Component Diagram
Last updated
Last updated
The Program User Info service is constructed upon the framework of Flink, Kafka and Cassandra, a powerful approach for processing and managing data in a scalable and real-time manner.
Apache Kafka is a distributed event streaming platform that is designed for handling high volumes of real-time data. In this service Kafka produces user information as an event of type JSON.
Apache Flink is a stream processing framework that provides high-throughput, low-latency, and exactly-once processing of streaming data. Flink consumes the event from Kafka and flattens the JSON. This process involves taking nested JSON structures and transforming them into a simpler, one-level structure where all the fields are at the top level.

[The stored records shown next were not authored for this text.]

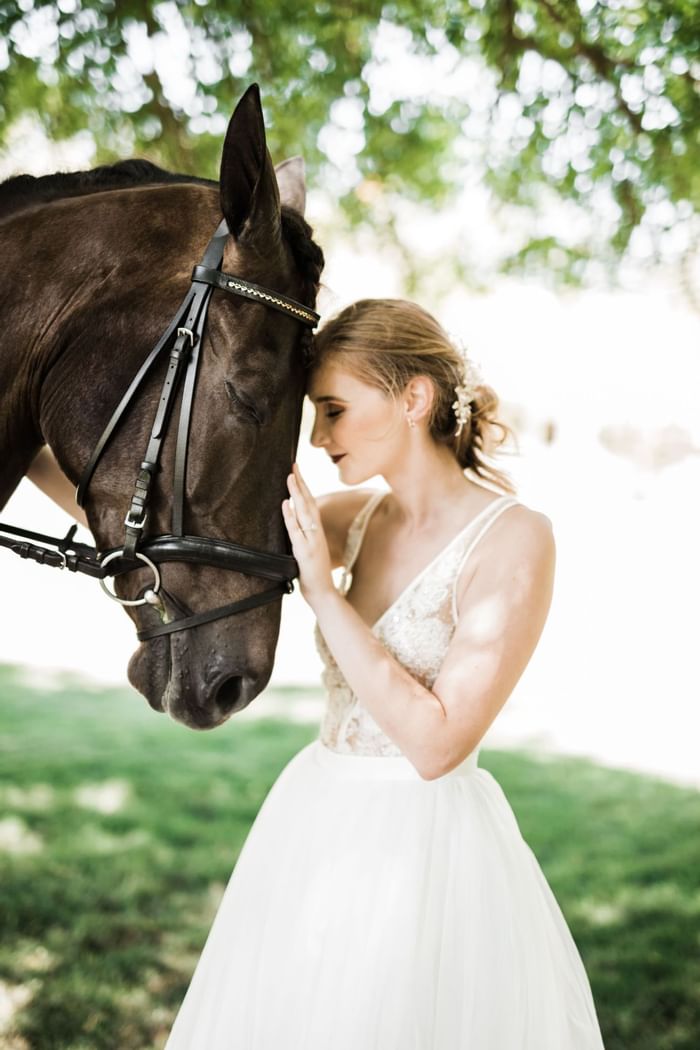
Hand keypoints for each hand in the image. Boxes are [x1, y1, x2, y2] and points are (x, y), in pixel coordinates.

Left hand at [281, 463, 333, 605]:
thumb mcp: (309, 549)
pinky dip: (290, 517)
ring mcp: (311, 542)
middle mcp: (316, 533)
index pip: (311, 504)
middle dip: (301, 483)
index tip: (296, 471)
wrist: (324, 593)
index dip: (304, 487)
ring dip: (297, 494)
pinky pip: (296, 531)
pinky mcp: (305, 552)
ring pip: (304, 513)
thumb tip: (292, 518)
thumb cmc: (314, 574)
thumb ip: (303, 535)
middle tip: (294, 465)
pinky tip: (285, 505)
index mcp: (316, 531)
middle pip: (309, 502)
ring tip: (290, 477)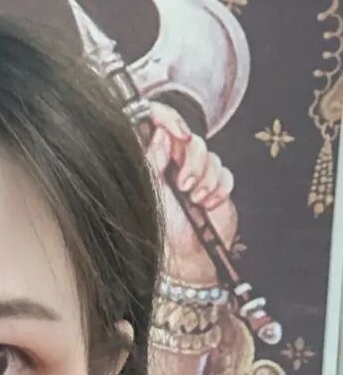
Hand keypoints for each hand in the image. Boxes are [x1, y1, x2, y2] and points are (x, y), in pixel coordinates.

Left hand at [144, 102, 237, 283]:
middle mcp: (174, 164)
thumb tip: (160, 132)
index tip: (177, 133)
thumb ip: (151, 159)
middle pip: (189, 137)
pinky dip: (218, 188)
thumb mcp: (150, 192)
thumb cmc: (162, 229)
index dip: (169, 118)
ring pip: (209, 153)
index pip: (157, 122)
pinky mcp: (218, 184)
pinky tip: (208, 205)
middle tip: (184, 185)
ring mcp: (197, 173)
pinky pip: (224, 172)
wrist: (188, 256)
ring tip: (195, 200)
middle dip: (191, 160)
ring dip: (204, 178)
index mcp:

Apache Cassandra is a distributed NoSQL database that is designed to handle massive amounts of data across many commodity servers, ensuring high availability and fault tolerance. Once the data is flattened it will be stored in Cassandra database.
Configuration variables:
Variable | Default Value | Purpose |
---|---|---|
kafka.input.topic | {{env}}.programuser.info | Kafka topic from which messages/events are read to be processed. |
kafka.groupId | {{env}}-programuser-group | Kafka input topic group Id |
ml-cassandra.keyspace | sunbird_programs | Cassandra keyspace name |
ml-cassandra.table | program_enrollment | Cassandra table used to store user data |